JULIAN COPE - PEGGY SUICIDE (1991)


D'inspiration divine ?
Julian Cope était dans les années 80 le leader des Teardrop Explodes, sympathique groupe de seconde division à peu près oublié aujourd’hui. La carrière de Cope est à l’image du personnage : instable et erratique. Grand amateur de drogues psychédéliques et de la musique qui va avec (il a écrit une encyclopédie considérée par les spécialistes comme définitive sur le krautrock, le rock planant allemand du début des 70’s), Julian Cope alterne en solo le bon et l’anecdotique.
Coup de bol, ce « Peggy Suicide » de 1991 est un de ses meilleurs. Cd copieux (76 minutes), il offre des paysages musicaux variés. De la balade de crooner introductive (« Pristeen »), aux rocks à guitares saturées (« Double Vegetation », « Hanging out … »), en passant par l’intégration de boucles électroniques (« East Easy Rider »), le funky (« Soldier Blue »), la pop (« Beautiful Love »), … le spectre sonore visité est large.
Le côté halluciné de Cope se retrouve dans le concept même du Cd. Il a vu en rêve la divinité Mother Earth (celle représentée sur la pochette) que pour d’obscures raisons il rebaptise « Peggy Suicide ». Du coup, Cope s’est senti concerné par de « grands » problèmes de société (le Sida, la couche d’ozone, le nucléaire, l’écologie, la guerre, …) lui inspirant les morceaux du Cd.

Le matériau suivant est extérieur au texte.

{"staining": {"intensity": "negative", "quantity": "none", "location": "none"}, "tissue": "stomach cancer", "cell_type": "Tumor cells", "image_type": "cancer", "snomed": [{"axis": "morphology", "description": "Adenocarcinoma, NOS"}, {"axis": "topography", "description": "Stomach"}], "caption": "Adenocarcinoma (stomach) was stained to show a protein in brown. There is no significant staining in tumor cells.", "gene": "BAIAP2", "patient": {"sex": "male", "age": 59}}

Si l’on laisse de côté l’aspect prêcheur sous acide, les réussites musicales sont nombreuses, hormis le dernier quart du Cd quelque peu confus et pénible avec quelques titres de remplissage.

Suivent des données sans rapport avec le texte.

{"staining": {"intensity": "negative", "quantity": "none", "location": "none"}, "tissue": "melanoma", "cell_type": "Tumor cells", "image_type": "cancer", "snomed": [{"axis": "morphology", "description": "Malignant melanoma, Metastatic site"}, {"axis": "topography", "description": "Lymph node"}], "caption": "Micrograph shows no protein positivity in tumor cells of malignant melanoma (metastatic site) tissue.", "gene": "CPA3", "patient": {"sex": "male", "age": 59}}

« Peggy Suicide » est un disque essentiel dans la carrière de Julian Cope, et pour l’auditeur un de ses plus accessibles et réussis.


MAGMA - MEKANIK DESTRUKTIW KOMMANDOH (1973)


En fusion ...
Magma, c’est tout d’abord un concept, certes, mais organisé autour de Christian Vander. Fils (adoptif) du compositeur Maurice Vander et se sentant fils (spirituel) de Coltrane. A la mort de celui-ci, et après avoir recherché comme son idole le suicide dans la drogue, il aura un jour l’illumination, décidera de faire revivre sa musique dans un groupe qu’il va monter, Magma.

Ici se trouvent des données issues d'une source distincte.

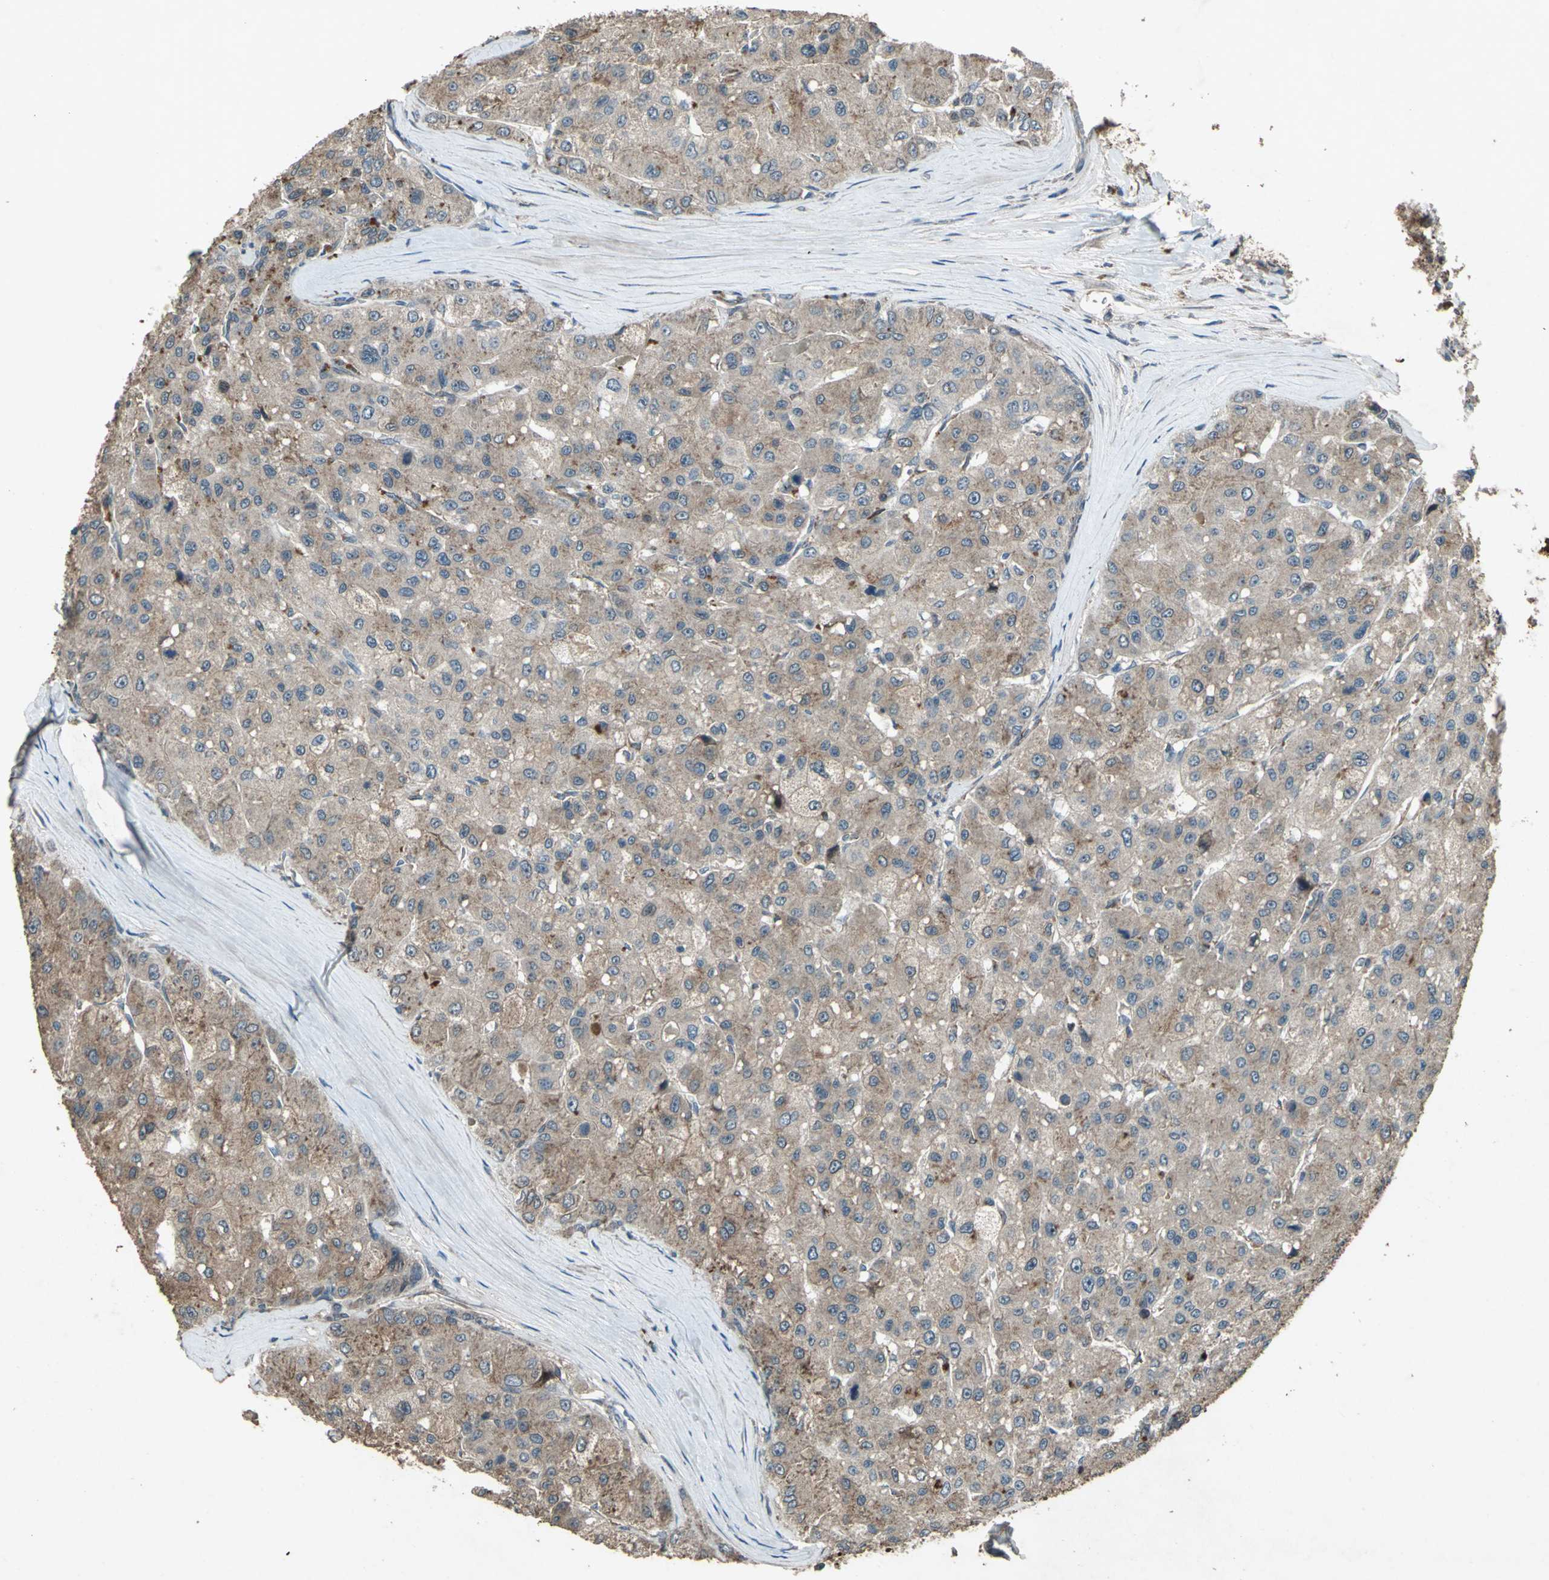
{"staining": {"intensity": "weak", "quantity": ">75%", "location": "cytoplasmic/membranous"}, "tissue": "liver cancer", "cell_type": "Tumor cells", "image_type": "cancer", "snomed": [{"axis": "morphology", "description": "Carcinoma, Hepatocellular, NOS"}, {"axis": "topography", "description": "Liver"}], "caption": "About >75% of tumor cells in human hepatocellular carcinoma (liver) exhibit weak cytoplasmic/membranous protein staining as visualized by brown immunohistochemical staining.", "gene": "SEPTIN4", "patient": {"sex": "male", "age": 80}}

Groupe peu commun, emmené par un Vander leader et batteur, influencé par Elvin Jones, croisé grâce à son père dans le milieu familial. Mais Magma sera plus qu’un groupe, ce sera surtout une « expérience » au sens hendrixien du terme. Un espace sonore sans frontières ni limites, accueillant en son sein au gré de multiples changements de line-up, tout le gotha des musiciens de studio français des seventies. Une illumination supplémentaire fait créer à Vander une langue nouvelle, le kobaïen, qui sera partie intégrante de tous les titres.
Magma 1973
Avec de telles bases d’une originalité assez unique, Magma ne pouvait être qu’un groupe hors-norme, insaisissable et inclassable. Il fera vite le bonheur des fans de prog qui se l’accapareront, ce qui les changera de la bouillasse à laquelle ils sont habitués. Même si Magma n’a rien à voir avec l’école de Canterbury … Magma sera le premier (de toutes façons, il n’y en a pas eu tant que ça depuis) groupe français à jouir d’une (petite) notoriété internationale.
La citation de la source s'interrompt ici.